PUBLIC sector workers from across the North West created a mega-unions alliance in Tamworth last night.
About 25 unions joined forces and vowed to kick their industrial-action campaigns up a notch against the NSW government’s proposed job cuts to 15,000 positions.
One hundred local public sector workers were expected to meet at the community centre to launch the alliance group which will provide a single voice when lobbying the government on the issue.
It comes just days after public sector workers held four-hour stop-work meetings across the state over the severe cuts proposed to their jobs.
About 28 front-line public sector positions are already understood to have been cut in the Tamworth district alone.
Visiting union executives told their members hundreds of thousands of dollars had been cut from the state budget and as a direct result, thousands of jobs across several public service sectors would be axed.
Unions NSW secretary Mark Lennon, NSW Nurses and Midwives Association general secretary Brett Holmes and Independent Education Union general secretary John Quessy flew into the city and met the press before last night’s meeting.
They said the North West Community Unions Alliance would be a “strong voice” when advocating for secure jobs, workplace rights and investment in better services for the region.
Among the unions’ workers involved in the alliance are firefighters, nurses, teachers, police and dozens of public sector workers, including park rangers, school support staff and prison officers.

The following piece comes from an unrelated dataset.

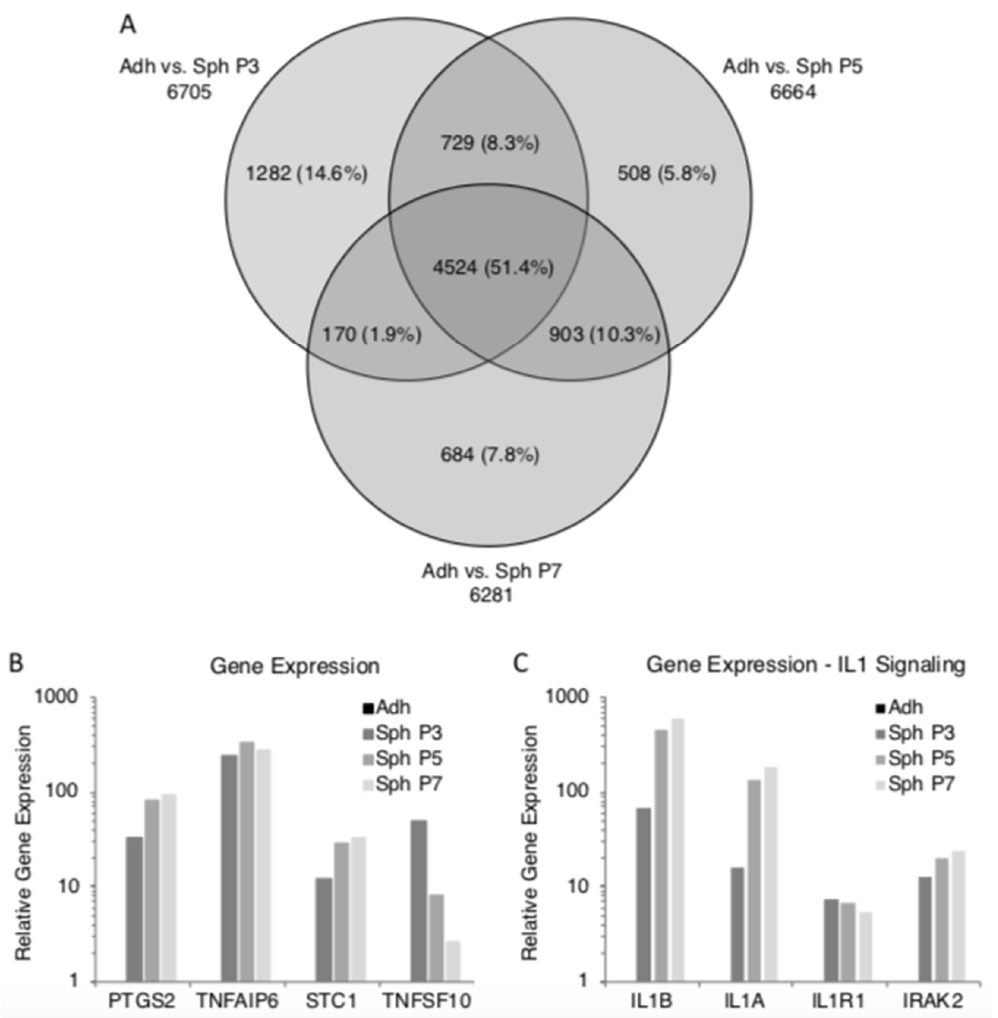
Figure 3. Spheroids generated from extensively expanded MSCs maintain high expression of potentially therapeutic molecules. Gene expression data were searched for differentially expressed genes between adherent monolayer MSCs and spheroids from various passages. Furthermore, the expression of potentially therapeutic genes and IL-1 signaling molecules were queried from the microarray data. ( A ) Venn diagram of differentially expressed genes. ( B ) Expression of potentially therapeutic genes in spheroid MSCs. ( C ) Expression of IL-1 signaling related genes in spheroid MSCs. Abbreviations: Adh, adherent monolayer MSCs; P3, passage 3; Sph, spheroid MSCs.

Mr Lennon said, across the state, workers were worried about the proposed cuts and alliances were blossoming everywhere as a result.
“They want to know what the 15,000 job cuts mean to them and it’s important that working people have that uniting voice,” he said.
“It is a local union alliance and it will be run by local unions.”
Mr Lennon said every job loss in the public sector was about two-and-a-half in the independent sector, demonstrating the ripple effect the cuts would have on other industries.
Mr Holmes spoke about the threats to nursing and midwifery positions in the health sector.
Mr Holmes said the Mehi Cluster of health providers, made up of the Narrabri, Moree, Boggabri and Wee Waa hospitals, as well as five community health centres, had been directed to reduce jobs expenditure by $400,000.
“That will affect their capacity of delivering services to their communities,” he said.
While he said the union was not yet aware of the Tamworth hospital’s targets, they would be closely monitoring those developments.
Mr Quessy, whose union represents independent education providers’ staff, said the cuts would impact on both teachers and support staff.
“It will lower the quality of education for the children of NSW,” he said.
Mr Lennon said the new North West alliance would continue campaigning for its members and, eventually, the government would have to listen.